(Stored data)

★ ★ ★ ★

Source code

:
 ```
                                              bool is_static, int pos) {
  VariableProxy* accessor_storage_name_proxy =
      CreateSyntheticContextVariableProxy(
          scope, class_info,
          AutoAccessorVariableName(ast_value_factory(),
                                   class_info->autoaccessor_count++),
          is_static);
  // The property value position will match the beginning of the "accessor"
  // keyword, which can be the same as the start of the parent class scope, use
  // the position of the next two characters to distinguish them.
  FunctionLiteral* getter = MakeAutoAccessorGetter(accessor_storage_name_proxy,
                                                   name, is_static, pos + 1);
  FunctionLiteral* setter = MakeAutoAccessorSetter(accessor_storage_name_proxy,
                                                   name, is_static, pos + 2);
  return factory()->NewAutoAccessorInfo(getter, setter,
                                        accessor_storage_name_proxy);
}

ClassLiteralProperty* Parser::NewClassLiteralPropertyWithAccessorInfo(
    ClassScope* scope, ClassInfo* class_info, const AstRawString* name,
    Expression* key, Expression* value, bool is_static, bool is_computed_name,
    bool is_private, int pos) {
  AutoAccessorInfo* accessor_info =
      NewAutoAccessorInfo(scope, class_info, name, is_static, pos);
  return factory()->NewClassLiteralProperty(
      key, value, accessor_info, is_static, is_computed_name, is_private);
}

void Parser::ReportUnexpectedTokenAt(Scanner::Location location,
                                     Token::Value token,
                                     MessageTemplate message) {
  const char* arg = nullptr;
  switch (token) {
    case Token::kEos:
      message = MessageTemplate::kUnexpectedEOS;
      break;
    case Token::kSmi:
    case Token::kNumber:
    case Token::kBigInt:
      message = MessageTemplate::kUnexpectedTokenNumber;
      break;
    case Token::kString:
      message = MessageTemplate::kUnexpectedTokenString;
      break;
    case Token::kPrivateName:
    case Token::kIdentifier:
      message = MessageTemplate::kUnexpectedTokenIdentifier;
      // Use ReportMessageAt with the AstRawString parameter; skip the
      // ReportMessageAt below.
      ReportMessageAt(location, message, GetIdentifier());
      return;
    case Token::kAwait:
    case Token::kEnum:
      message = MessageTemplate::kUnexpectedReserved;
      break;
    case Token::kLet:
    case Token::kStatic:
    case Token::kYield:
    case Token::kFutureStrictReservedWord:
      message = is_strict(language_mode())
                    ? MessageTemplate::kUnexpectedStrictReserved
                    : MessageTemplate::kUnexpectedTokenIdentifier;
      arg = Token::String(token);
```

★ ★ ★ ★

### Prompt
Would you repeat all of the entries exactly?

### Response area
Source code

:
 ```
                                              bool is_static, int pos) {
  VariableProxy* accessor_storage_name_proxy =
      CreateSyntheticContextVariableProxy(
          scope, class_info,
          AutoAccessorVariableName(ast_value_factory(),
                                   class_info->autoaccessor_count++),
          is_static);
  // The property value position will match the beginning of the "accessor"
  // keyword, which can be the same as the start of the parent class scope, use
  // the position of the next two characters to distinguish them.
  FunctionLiteral* getter = MakeAutoAccessorGetter(accessor_storage_name_proxy,
                                                   name, is_static, pos + 1);
  FunctionLiteral* setter = MakeAutoAccessorSetter(accessor_storage_name_proxy,
                                                   name, is_static, pos + 2);
  return factory()->NewAutoAccessorInfo(getter, setter,
                                        accessor_storage_name_proxy);
}

ClassLiteralProperty* Parser::NewClassLiteralPropertyWithAccessorInfo(
    ClassScope* scope, ClassInfo* class_info, const AstRawString* name,
    Expression* key, Expression* value, bool is_static, bool is_computed_name,
    bool is_private, int pos) {
  AutoAccessorInfo* accessor_info =
      NewAutoAccessorInfo(scope, class_info, name, is_static, pos);
  return factory()->NewClassLiteralProperty(
      key, value, accessor_info, is_static, is_computed_name, is_private);
}

void Parser::ReportUnexpectedTokenAt(Scanner::Location location,
                                     Token::Value token,
                                     MessageTemplate message) {
  const char* arg = nullptr;
  switch (token) {
    case Token::kEos:
      message = MessageTemplate::kUnexpectedEOS;
      break;
    case Token::kSmi:
    case Token::kNumber:
    case Token::kBigInt:
      message = MessageTemplate::kUnexpectedTokenNumber;
      break;
    case Token::kString:
      message = MessageTemplate::kUnexpectedTokenString;
      break;
    case Token::kPrivateName:
    case Token::kIdentifier:
      message = MessageTemplate::kUnexpectedTokenIdentifier;
      // Use ReportMessageAt with the AstRawString parameter; skip the
      // ReportMessageAt below.
      ReportMessageAt(location, message, GetIdentifier());
      return;
    case Token::kAwait:
    case Token::kEnum:
      message = MessageTemplate::kUnexpectedReserved;
      break;
    case Token::kLet:
    case Token::kStatic:
    case Token::kYield:
    case Token::kFutureStrictReservedWord:
      message = is_strict(language_mode())
                    ? MessageTemplate::kUnexpectedStrictReserved
                    : MessageTemplate::kUnexpectedTokenIdentifier;
      arg = Token::String(token);
```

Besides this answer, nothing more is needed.